Wednesday, November 30, 2011

Tutorial - EUR/USD - US Equities Rise exactly with Currency Ratio

Q: Why was the "market" way up today?

A: Because the US equity markets exactly track the EUR/USD on Forex as we have said every day. This has been a fact for about two years.

Q: Why was the EUR/USD so far up today?

A: Because the US FED (Federal Reserve Board) sharply reduced the valuation of the USD today; therefore, the RATIO EUR/USD rose sharply from the smaller "denominator" in the ratio.

Q: How was that accomplished - they say there was no money "printed"?

A: It was accomplished in a similar way (remember, nomenclature is important with the worldwide economy at stake) - the FED controls interest rates for banks, even foreign/European banks, holding USD (dollars) and the FED significantly and instantly lowered those rates.
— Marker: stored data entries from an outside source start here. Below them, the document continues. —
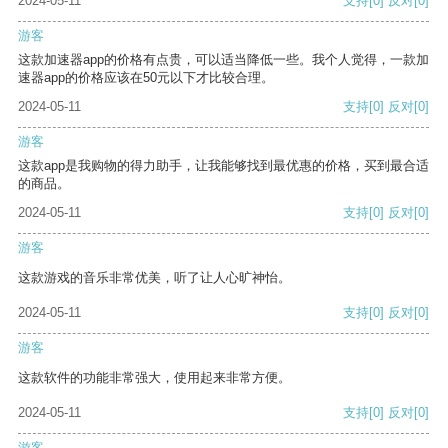
2024-05-11
支持
[0]
反对
[0]
游客
这款加速器app的价格有点贵，可以适当降低一些。我个人觉得，一款加
速器app的价格应该在50元以下才比较合理。
2024-05-11
支持
[0]
反对
[0]
游客
这款app是我购物的得力助手，让我能够找到最优惠的价格，买到最合适
的商品。
2024-05-11
支持
[0]
反对
[0]
游客
这款游戏的音乐非常优美，听了让人心旷神怡。
2024-05-11
支持
[0]
反对
[0]
游客
这款软件的功能非常强大，使用起来非常方便。
2024-05-11
支持
[0]
反对
[0]
游客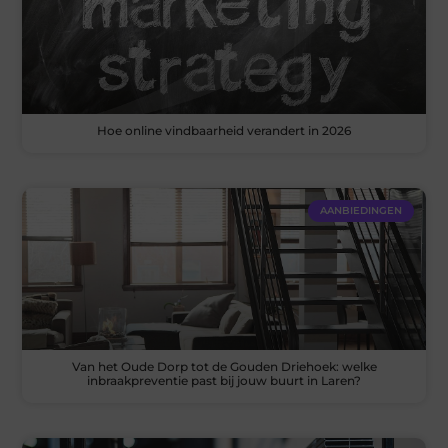
Hoe online vindbaarheid verandert in 2026
AANBIEDINGEN
Van het Oude Dorp tot de Gouden Driehoek: welke
inbraakpreventie past bij jouw buurt in Laren?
Q: Why does that affect the USD value?

A: Directly because now you get paid a lot less from owning a US dollar so you are way more apt to sell it (devalue it in favor of the Euro.) Indirectly because it is a sign of more formal "money-printing" to come.

Q: Is that all good then?

A: No. The USD has been devalued again, the same thing that has been proven to NOT WORK for the US economy. The interest rate manipulation by the FED will not change any results, only cause a delay as we said in our 11/16 post.

Q: But should we buy-buy-buy equities now?

A: No. There may be a "funds-available" rise on Dec. 1; otherwise, see our prior recommended trade (11/16) and look for ways to capitalize on a new version.